▶ Work request
Could you transcribe all of the data exactly and skip any pictures?

(Revision comparison data)
----

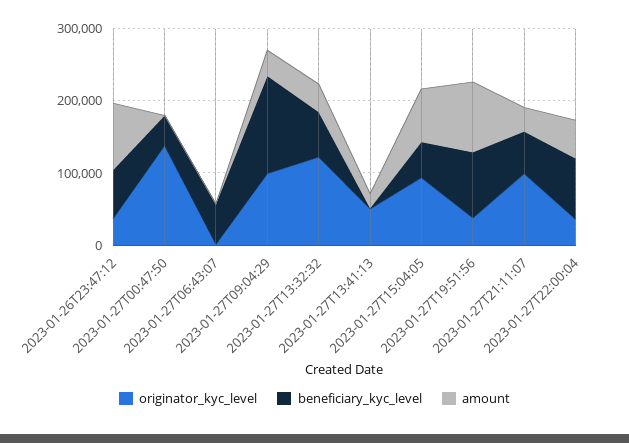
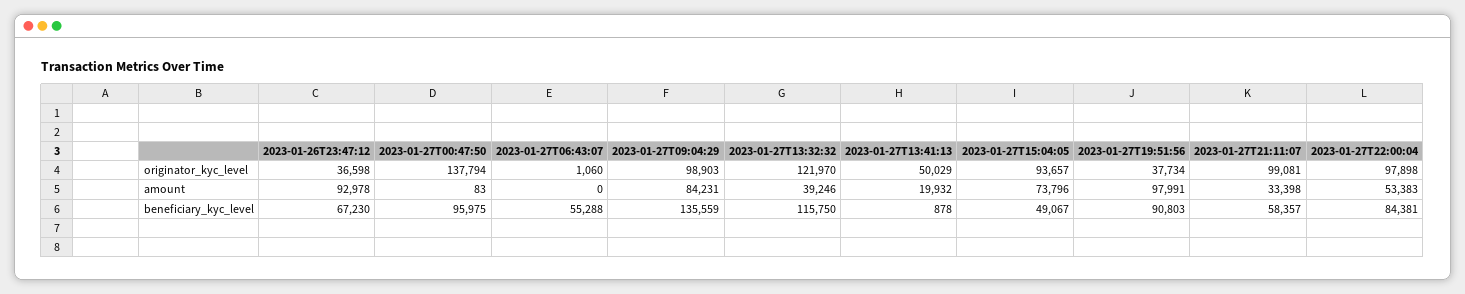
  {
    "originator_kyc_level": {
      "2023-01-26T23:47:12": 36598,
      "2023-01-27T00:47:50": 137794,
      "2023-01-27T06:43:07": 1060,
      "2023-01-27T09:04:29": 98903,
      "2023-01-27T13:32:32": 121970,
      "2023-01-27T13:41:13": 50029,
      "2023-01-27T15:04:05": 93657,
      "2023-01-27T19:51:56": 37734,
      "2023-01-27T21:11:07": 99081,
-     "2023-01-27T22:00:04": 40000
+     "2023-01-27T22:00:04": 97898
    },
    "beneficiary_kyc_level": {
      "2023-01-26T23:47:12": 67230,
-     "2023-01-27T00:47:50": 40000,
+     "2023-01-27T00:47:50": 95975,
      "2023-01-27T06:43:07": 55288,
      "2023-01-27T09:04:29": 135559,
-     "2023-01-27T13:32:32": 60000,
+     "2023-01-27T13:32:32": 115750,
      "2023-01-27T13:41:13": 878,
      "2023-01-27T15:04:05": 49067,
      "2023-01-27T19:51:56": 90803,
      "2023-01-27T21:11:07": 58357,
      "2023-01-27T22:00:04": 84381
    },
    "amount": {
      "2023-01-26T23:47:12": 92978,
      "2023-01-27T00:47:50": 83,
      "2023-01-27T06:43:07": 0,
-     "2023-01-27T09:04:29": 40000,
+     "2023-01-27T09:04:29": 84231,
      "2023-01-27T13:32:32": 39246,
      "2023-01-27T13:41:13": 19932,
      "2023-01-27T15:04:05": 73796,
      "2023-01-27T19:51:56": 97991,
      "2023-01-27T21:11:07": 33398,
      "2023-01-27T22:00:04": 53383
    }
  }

----

▶ Expected answer
  {
    "originator_kyc_level": {
      "2023-01-26T23:47:12": 36598,
      "2023-01-27T00:47:50": 137794,
      "2023-01-27T06:43:07": 1060,
      "2023-01-27T09:04:29": 98903,
      "2023-01-27T13:32:32": 121970,
      "2023-01-27T13:41:13": 50029,
      "2023-01-27T15:04:05": 93657,
      "2023-01-27T19:51:56": 37734,
      "2023-01-27T21:11:07": 99081,
-     "2023-01-27T22:00:04": 40000
+     "2023-01-27T22:00:04": 97898
    },
    "beneficiary_kyc_level": {
      "2023-01-26T23:47:12": 67230,
-     "2023-01-27T00:47:50": 40000,
+     "2023-01-27T00:47:50": 95975,
      "2023-01-27T06:43:07": 55288,
      "2023-01-27T09:04:29": 135559,
-     "2023-01-27T13:32:32": 60000,
+     "2023-01-27T13:32:32": 115750,
      "2023-01-27T13:41:13": 878,
      "2023-01-27T15:04:05": 49067,
      "2023-01-27T19:51:56": 90803,
      "2023-01-27T21:11:07": 58357,
      "2023-01-27T22:00:04": 84381
    },
    "amount": {
      "2023-01-26T23:47:12": 92978,
      "2023-01-27T00:47:50": 83,
      "2023-01-27T06:43:07": 0,
-     "2023-01-27T09:04:29": 40000,
+     "2023-01-27T09:04:29": 84231,
      "2023-01-27T13:32:32": 39246,
      "2023-01-27T13:41:13": 19932,
      "2023-01-27T15:04:05": 73796,
      "2023-01-27T19:51:56": 97991,
      "2023-01-27T21:11:07": 33398,
      "2023-01-27T22:00:04": 53383
    }
  }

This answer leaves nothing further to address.